According to Bailey, that informational session gave him the language to understand the policies and practices that structured the inequality he witnessed and experienced.

“She was talking about the population of people who don’t get the access to quality education – people who look just like me,” Bailey continued.

Since Hampton University is a private, historically black university, the session attendees were all black college students.

“A significant minority of people in our community make it to that level,” Bailey said. “We have to be the people on the front line creating a different reality for people that right now, just because of where they were born, will never get the opportunity to sit in the seat we’re sitting in.”

Determined to make a difference, Bailey joined the Metro Atlanta TFA corps in 2009. He advanced within the organization, teaching for three years, serving as a corps coach to new teachers for two years, and then managing the middle school and high school student achievement strategy for two years.

In August 2019, Bailey was named executive director for Alabama’s TFA program.

In the years since his teaching experience, Bailey had been in touch with former students who are now part of the TFA program.

“It’s surreal. … You’re making an impact and planting a seed for that child and creating a base of people who are committed to justice and equity for their life,” Bailey said.

A future for the state

“While there has been a lot of progress in education in Alabama, there are still measurable differences in outcomes drawn along very clear lines,” Bailey said. “Those who have opportunity and access to credible education, and those who don’t.”

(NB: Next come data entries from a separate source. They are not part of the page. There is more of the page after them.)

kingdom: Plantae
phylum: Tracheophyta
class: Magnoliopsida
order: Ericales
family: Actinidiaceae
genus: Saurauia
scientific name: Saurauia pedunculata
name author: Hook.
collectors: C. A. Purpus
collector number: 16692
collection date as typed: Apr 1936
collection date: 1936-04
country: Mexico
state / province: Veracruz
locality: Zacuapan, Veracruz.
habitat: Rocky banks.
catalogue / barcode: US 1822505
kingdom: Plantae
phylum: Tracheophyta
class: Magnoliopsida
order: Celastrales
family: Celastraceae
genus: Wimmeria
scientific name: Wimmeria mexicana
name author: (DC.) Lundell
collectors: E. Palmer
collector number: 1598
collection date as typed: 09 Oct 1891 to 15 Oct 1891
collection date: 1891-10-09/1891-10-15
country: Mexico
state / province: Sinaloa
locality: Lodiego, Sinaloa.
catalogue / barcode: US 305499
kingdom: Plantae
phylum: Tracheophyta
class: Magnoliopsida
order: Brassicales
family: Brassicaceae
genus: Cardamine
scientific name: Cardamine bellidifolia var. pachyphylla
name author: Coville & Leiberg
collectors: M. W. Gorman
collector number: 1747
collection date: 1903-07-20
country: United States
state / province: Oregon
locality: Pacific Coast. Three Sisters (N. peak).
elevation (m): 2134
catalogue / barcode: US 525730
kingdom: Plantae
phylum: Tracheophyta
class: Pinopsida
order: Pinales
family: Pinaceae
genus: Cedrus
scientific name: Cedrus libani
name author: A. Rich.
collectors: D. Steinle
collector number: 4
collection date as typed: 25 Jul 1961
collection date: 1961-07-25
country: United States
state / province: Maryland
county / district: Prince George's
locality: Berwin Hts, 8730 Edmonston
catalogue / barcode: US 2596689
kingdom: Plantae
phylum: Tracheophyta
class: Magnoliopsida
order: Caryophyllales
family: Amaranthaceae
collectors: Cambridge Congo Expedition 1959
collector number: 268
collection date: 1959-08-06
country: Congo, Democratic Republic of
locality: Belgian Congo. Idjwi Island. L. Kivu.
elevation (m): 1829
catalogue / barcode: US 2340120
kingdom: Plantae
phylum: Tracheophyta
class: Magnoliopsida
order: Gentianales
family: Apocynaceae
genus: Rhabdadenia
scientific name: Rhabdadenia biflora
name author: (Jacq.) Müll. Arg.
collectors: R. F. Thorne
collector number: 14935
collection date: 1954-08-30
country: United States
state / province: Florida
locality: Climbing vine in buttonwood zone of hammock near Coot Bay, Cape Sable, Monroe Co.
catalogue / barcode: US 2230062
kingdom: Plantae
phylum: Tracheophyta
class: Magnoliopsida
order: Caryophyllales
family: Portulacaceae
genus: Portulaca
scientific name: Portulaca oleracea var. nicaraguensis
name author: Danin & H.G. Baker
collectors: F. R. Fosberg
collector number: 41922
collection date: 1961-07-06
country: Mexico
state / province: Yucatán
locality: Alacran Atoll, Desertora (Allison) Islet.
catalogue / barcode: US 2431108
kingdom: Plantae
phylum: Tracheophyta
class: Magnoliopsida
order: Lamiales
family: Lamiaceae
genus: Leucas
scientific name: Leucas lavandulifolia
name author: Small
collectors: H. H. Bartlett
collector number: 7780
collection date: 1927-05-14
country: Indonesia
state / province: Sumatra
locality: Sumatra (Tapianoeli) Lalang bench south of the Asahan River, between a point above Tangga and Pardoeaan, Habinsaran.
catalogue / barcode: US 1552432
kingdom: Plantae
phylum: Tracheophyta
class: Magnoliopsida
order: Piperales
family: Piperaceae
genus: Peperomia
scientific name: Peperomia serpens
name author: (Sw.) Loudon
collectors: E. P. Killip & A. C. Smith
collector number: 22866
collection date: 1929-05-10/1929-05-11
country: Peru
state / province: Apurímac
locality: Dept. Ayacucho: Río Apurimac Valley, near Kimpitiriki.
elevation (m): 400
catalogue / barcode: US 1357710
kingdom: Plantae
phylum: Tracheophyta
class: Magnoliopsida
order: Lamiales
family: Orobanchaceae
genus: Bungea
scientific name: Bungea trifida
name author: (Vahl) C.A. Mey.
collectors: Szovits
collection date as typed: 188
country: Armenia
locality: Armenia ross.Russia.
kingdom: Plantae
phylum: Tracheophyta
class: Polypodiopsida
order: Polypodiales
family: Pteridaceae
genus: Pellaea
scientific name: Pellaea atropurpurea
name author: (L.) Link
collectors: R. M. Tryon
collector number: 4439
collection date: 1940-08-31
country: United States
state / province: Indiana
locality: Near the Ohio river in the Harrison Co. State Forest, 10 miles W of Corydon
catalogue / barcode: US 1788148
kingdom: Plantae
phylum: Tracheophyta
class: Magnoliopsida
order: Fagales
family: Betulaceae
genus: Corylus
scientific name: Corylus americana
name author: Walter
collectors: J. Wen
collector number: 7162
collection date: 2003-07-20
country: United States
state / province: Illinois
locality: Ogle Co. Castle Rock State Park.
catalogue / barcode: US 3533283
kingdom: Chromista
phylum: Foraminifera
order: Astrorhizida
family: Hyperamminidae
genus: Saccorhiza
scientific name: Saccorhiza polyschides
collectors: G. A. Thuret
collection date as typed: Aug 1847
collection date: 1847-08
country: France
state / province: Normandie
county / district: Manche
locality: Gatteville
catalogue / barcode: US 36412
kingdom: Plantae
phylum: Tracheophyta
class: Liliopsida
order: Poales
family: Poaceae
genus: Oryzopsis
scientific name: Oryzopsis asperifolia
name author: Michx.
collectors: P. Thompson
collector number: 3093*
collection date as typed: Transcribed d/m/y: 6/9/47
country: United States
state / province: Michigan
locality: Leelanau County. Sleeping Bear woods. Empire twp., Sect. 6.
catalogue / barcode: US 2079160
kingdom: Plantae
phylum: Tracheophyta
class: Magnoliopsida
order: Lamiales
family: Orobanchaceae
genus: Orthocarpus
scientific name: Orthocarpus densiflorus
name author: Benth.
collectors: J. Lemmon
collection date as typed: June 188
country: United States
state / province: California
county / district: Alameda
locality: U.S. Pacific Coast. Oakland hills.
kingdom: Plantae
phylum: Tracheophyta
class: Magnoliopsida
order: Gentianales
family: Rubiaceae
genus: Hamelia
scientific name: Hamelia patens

“We have to make sure equity is at the center of how we evaluate progress,” Bailey continued. “It has to be the driver for all the decisions we make and how we evaluate success. We should adequately resource and support people in communities based on the challenges specific to each community”

For the 2020-2021 session, TFA-AL has active partnerships with the Birmingham City Schools, Jefferson County Public Schools, Perry County Public Schools, Hale County, and Selma City Schools, supported by grants, state and federal funding, as well as corporate nonprofit contributions.

The Alabama Power Foundation has provided grant support for Teach For America since the program’s inception.

“By immersing themselves in the communities in which they serve, Teach for America teachers are solving the problems of inequities in education that exist even beyond the classroom,” said Myla Calhoun, president of the Alabama Power Foundation. “It is inspiring to witness this transformative work and the measurable outcomes they have created by providing access to quality education for students in Alabama.”

Bailey said much progress has been made in the past 10 years.

“In the previous school year, one in five students in Birmingham City Schools were taught by TFA-AL teachers. On average, our secondary students increased their ACT scores by 2.39 points, and our elementary students saw gains of 1.2 years of reading growth in a single year,” he said.

Over the next decade, Bailey hopes to see twice as many kids achieve key educational milestones, while developing a path toward economic mobility. “Twice may not be as much as we can accomplish. … That’s just the baseline.”

To help accomplish this goal, Bailey has devised a local strategy to augment the national program, which includes actively recruiting high-quality leaders from historically black colleges and universities that do not receive national support, developing an effective digital coaching and mentoring program for teachers during the COVID pandemic, reaching out to veteran teachers who have roots in Alabama and encouraging them to return, and partnering deeply to align strategies with those of the district and school sites where TFA-AL works.

“We want to bring as many people as possible into this work,” Bailey said. “To build a diverse coalition of people who believe education inequality is solvable and they’re willing to bring their own friends in, mobilize around policy, and hold our state, our system and everyone in the work of education accountable for delivering an education our students deserve.”